Beijo de novela

723652Por Juliana Cunha.

Verdade, ter dois homens se beijando na novela é um primeiro passo. Mas um primeiro passo rumo a quê? Rumo ao projeto de inclusão de quem e por quem? Em que termos essa inclusão se dará? O problema crucial dessas inclusões televisivas empreendidas pelas novelas da Globo é o achatamento das diferenças. Quando é tolerado na televisão, o diferente passa a ser igual. É assim que temos pessoas de todas as etnias, origens, rendas, religiões e até nacionalidades representadas em novelas, mas pensando exatamente como a classe dominante brasileira (ainda que seus pensamentos costumem ser uma mímese rasteira e simplificada dos pensamentos da classe dominante brasileira, que é para ficar mais “realista”, pontuada aqui e acolá por uma excentricidade desimportante só para dar uma cor local).

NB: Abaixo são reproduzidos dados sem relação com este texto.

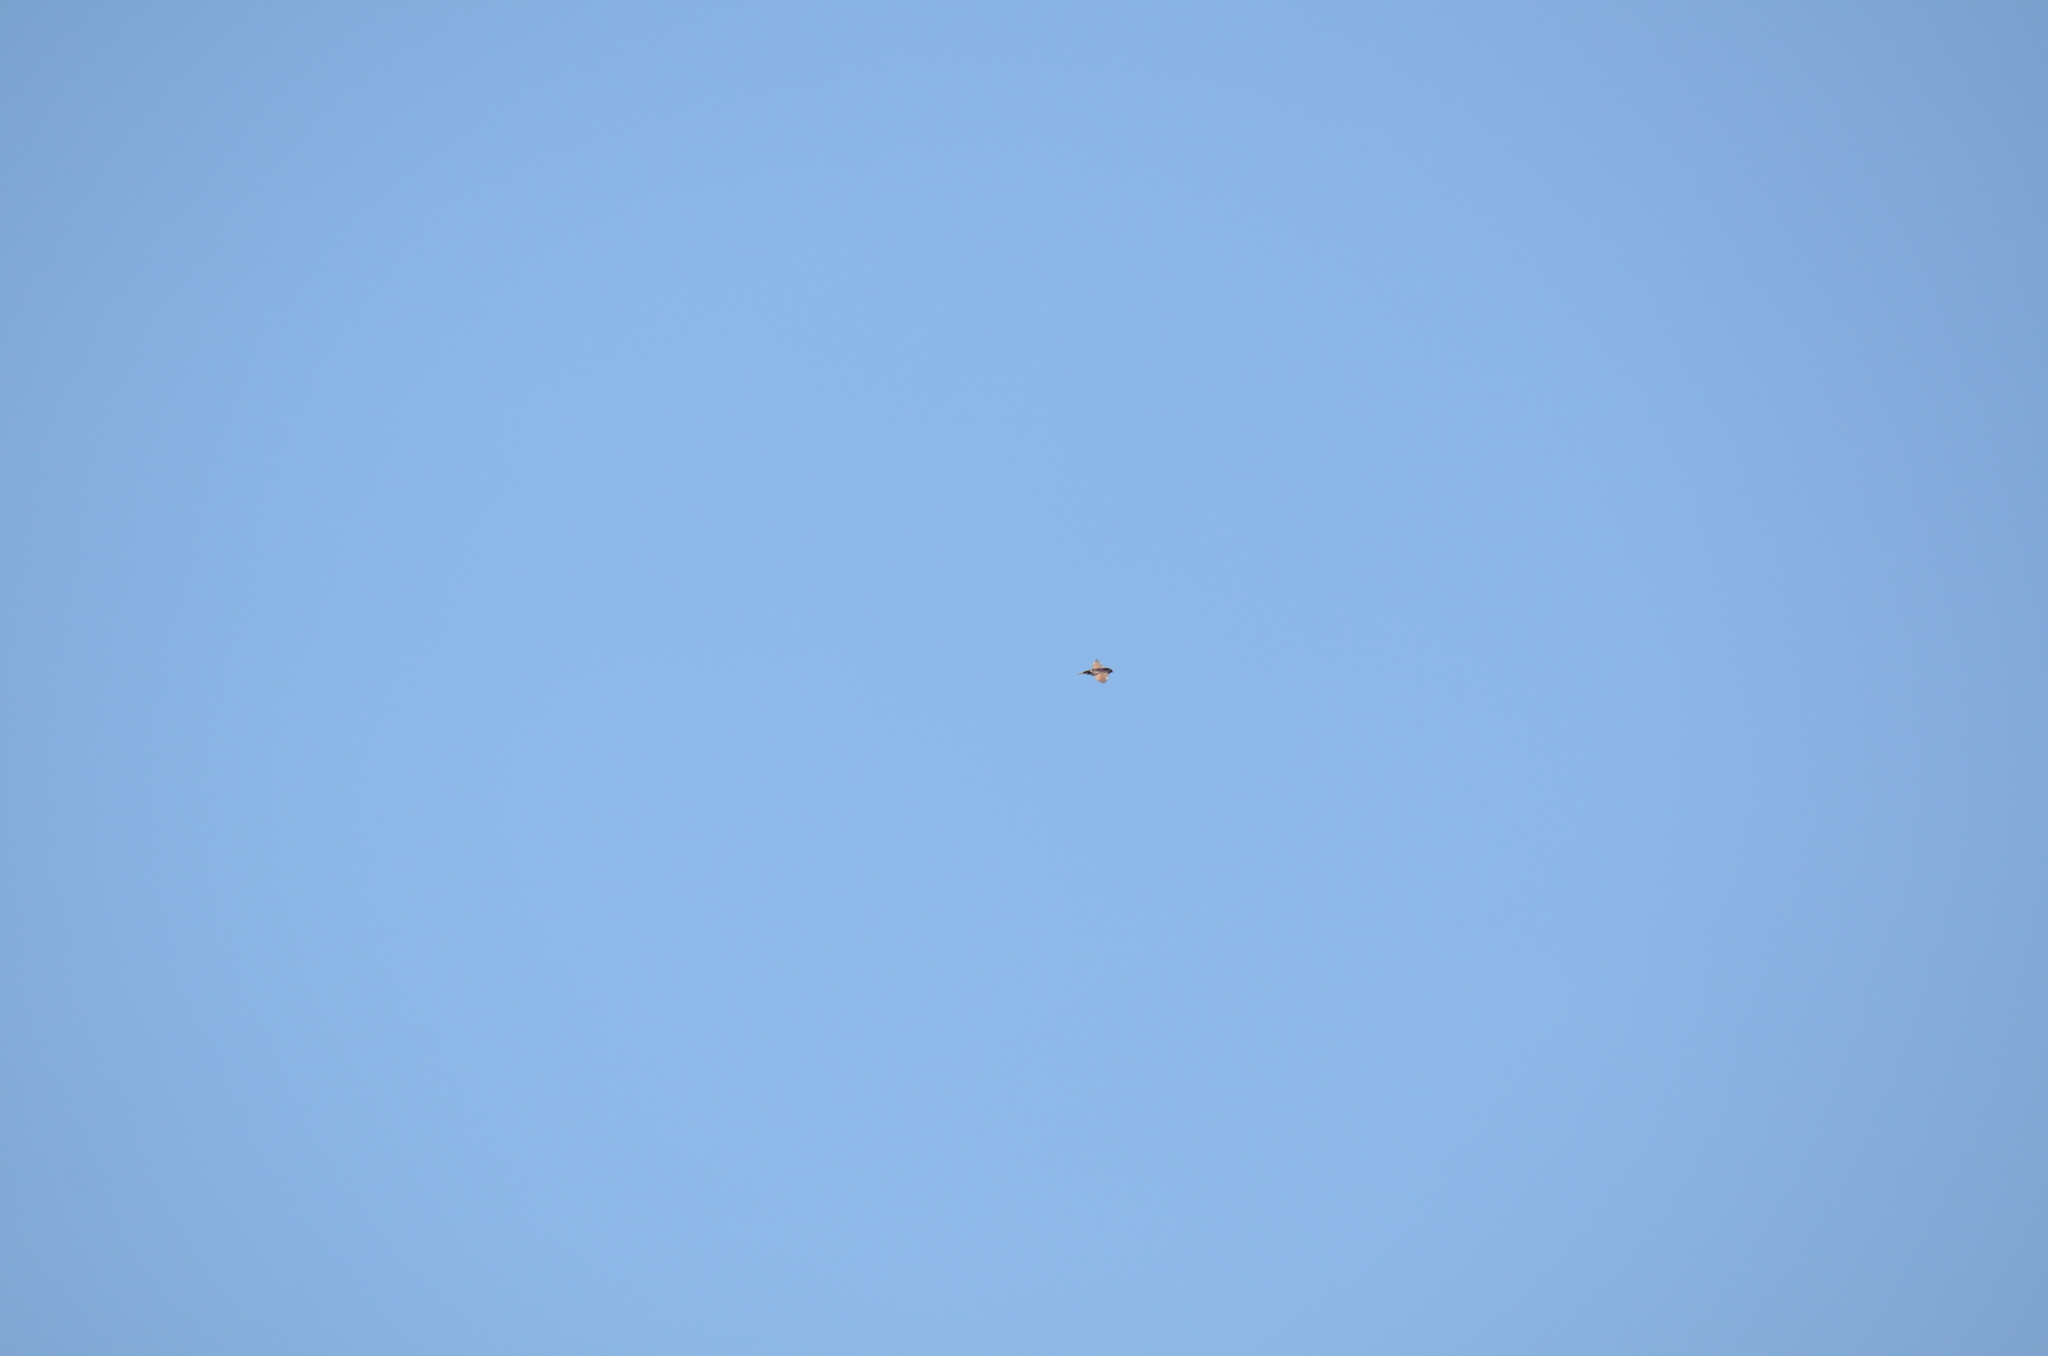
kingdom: Animalia
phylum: Chordata
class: Aves
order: Passeriformes
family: Hirundinidae
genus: Tachycineta
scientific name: Tachycineta thalassina
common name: Violet-green swallow
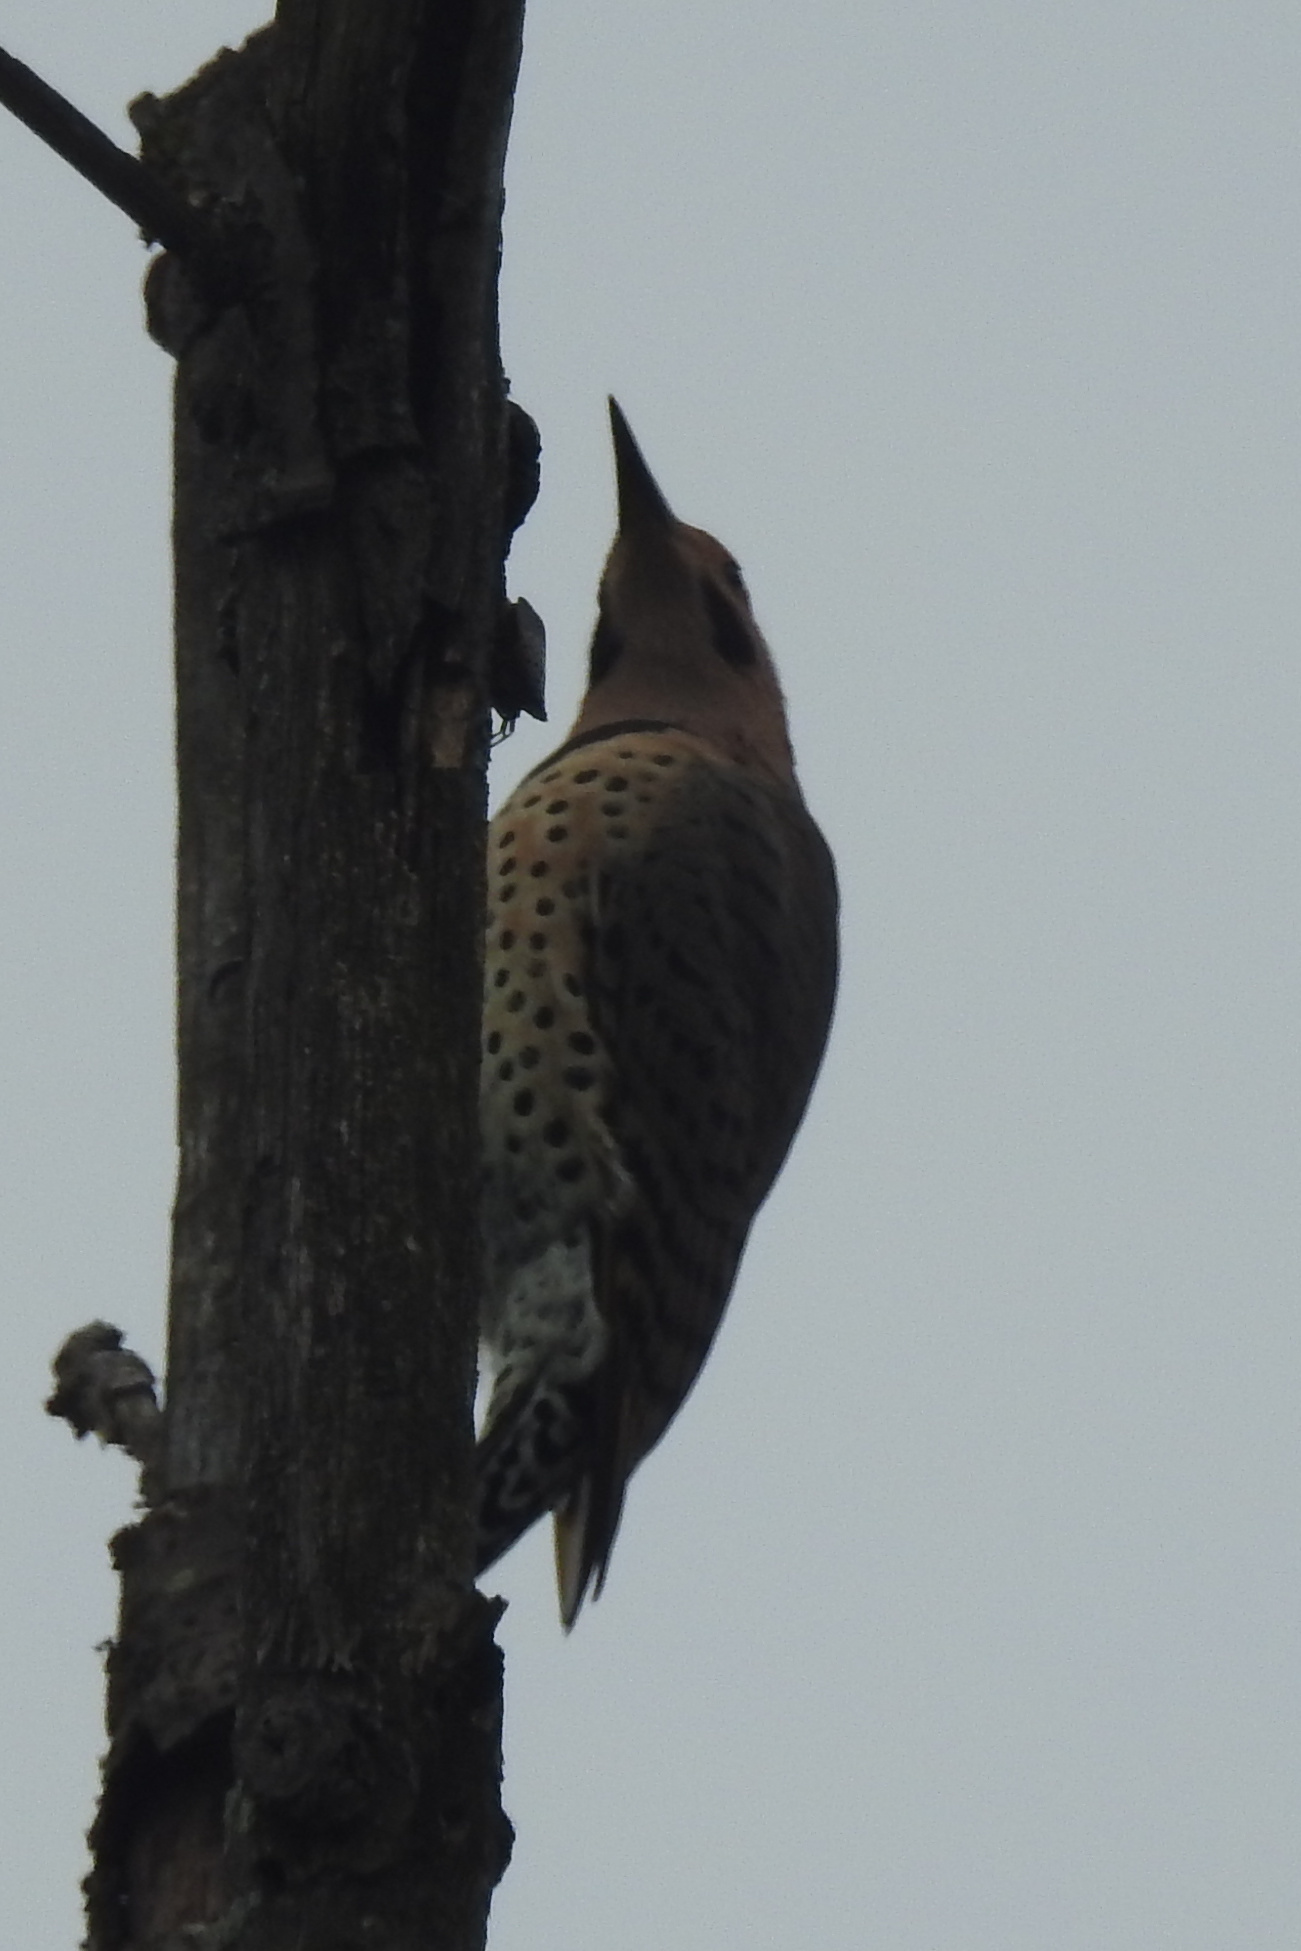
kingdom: Animalia
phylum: Chordata
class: Aves
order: Piciformes
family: Picidae
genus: Colaptes
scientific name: Colaptes auratus
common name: Northern flicker
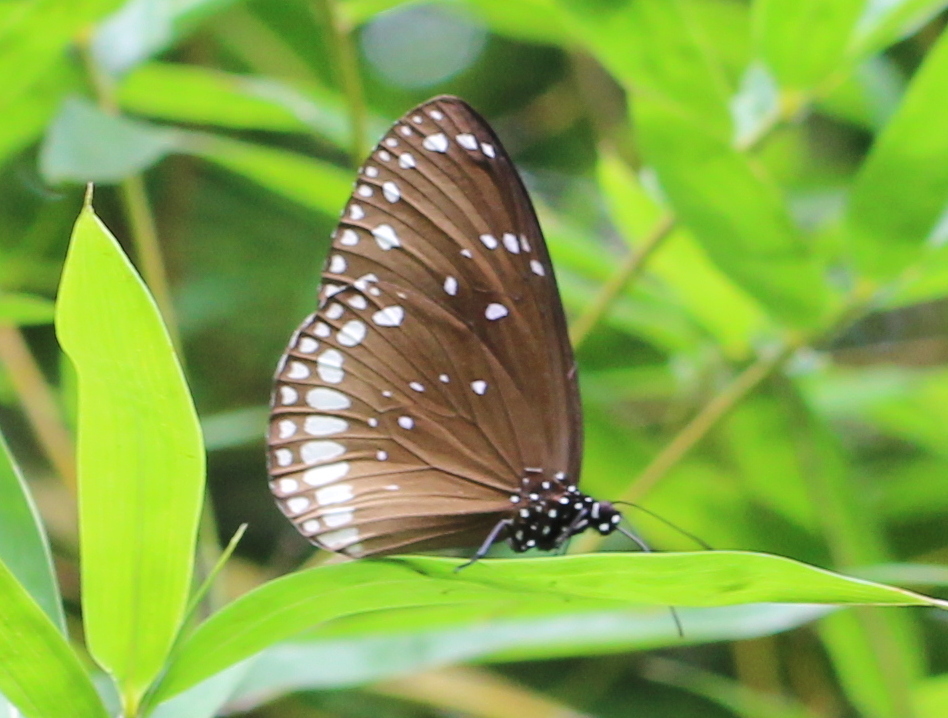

Os gays que se beijam na novela são dois atores heterossexuais, brancos, lindos, magros, discretos, masculinizados, ricos, cisgêneros que dão uma bitoquinha chocha e assexuada. Nada disso ajuda a lidar com as diferenças, só passa uma impressão infantilizada de que a discriminação é sempre um capricho fruto de ignorância e que pode ser resolvida com PowerPoints e panfletos explicativos e não um posicionamento político violento de manutenção de privilégios historicamente adquiridos.

A dificuldade em lidar com o diferente reside justamente no fato de que ele não é como a gente, é fruto de outra experiência pessoal, de outra experiência histórica, tem outros anseios, outro código moral, outras necessidades, insiste em pensar, agir, consumir, se relacionar, produzir cultura, se vestir, falar, votar, transar e criar os filhos de modo diferente do nosso. Produtos culturais que vendem a ideia de igualdade e homogeneidade não estão ensinando a sociedade maior a respeitar o diferente, estão ensinando o diferente a se moldar de um jeito que ele possa ocupar um espacinho delimitado na sociedade maior, que faz um grande estardalhaço para mostrar como é boa de alma por recebê-lo no quarto de hóspedes da vida em sociedade.

Troque seu beijo de novela por um beijinho no ombro e seja gay (ou gordo, ou pobre, ou negro, ou estrangeiro, ou nordestino, ou deficiente físico, ou do terreiro) em seus próprios termos.

Fonte: Blog da Juliana Cunha.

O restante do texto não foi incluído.